Lalu perbedaan lainnya bisa saja terlihat pada tulisan brandnya, biasanya ada salah satu huruf yang hilang.

"Nah biasanya kalau pupuk dari kita, itu kan ada beberapa yang sudah terkenal, contohnya NPK Phonska. Nah Phonska itu rata-rata, untuk meniru atau palsu itu bisa jadi huruf (S) nya hilang atau N-nya hilang, jadi itu yang harus diperhatikan," jelas Ade.

Selain itu, kata dia, pengecekan bisa dilakukan dengan melihat kondisi fisik pupuk tersebut.

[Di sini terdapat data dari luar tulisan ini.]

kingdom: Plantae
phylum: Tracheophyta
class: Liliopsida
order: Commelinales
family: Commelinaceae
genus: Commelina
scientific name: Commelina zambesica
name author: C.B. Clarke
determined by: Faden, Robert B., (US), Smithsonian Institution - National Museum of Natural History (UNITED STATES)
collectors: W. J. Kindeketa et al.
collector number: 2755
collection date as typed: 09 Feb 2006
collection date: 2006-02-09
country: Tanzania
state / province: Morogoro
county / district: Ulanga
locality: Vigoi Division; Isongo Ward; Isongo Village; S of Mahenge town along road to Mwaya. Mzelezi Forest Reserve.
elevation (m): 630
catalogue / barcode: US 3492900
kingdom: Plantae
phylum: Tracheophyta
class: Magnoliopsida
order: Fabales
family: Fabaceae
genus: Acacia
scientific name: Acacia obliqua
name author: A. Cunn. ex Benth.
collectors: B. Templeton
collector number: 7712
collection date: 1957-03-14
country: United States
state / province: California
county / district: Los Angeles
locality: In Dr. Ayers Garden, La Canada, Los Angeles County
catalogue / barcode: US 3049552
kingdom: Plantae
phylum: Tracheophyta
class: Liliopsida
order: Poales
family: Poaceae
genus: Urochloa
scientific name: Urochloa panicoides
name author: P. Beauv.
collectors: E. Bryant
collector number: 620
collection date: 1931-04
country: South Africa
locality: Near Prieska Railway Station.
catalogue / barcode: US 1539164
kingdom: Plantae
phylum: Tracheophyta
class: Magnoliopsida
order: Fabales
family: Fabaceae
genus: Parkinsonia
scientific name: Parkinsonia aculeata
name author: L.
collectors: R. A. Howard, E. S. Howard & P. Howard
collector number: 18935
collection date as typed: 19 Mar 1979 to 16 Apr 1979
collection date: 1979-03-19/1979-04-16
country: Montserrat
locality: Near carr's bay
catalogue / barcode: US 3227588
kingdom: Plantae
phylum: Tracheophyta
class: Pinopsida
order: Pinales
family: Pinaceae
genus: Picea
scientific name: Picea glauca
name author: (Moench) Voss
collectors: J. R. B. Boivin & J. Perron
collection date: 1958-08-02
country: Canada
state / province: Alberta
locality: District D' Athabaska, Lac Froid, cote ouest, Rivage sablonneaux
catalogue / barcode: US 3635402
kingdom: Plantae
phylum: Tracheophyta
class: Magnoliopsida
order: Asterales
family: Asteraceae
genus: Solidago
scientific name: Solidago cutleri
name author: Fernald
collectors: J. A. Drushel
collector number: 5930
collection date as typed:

Ade menekankan bahwa pupuk yang diproduksi pihaknya berbentuk butiran (granule).

"Kemudian, kemungkinannya bisa saja karungnya dipakai diisi dengan pupuk palsu, yang pertama perlu kita cek adalah kondisi fisik dari pupuknya. Nah pupuk yang kita produksi ini menggunakan teknologi steam granulasi, jadi itu bentuknya granule," papar Ade.

Perbedaan juga bisa terlihat jika dilakukan pemeriksaan di laboratorium.

"Kalau kita ingin meneliti lebih jauh, harus menggunakan cek laboratorium terkait kandungannya," tutur Ade.

Baca juga: Digitalisasi Bisa Jadi Cara Efektif untuk Memastikan Penyaluran Pupuk Bersubsidi Tepat Sasaran

Saat ini pihaknya menggunakan pewarna unthk membedakan antara pupuk bersubsidi dan non-subsidi.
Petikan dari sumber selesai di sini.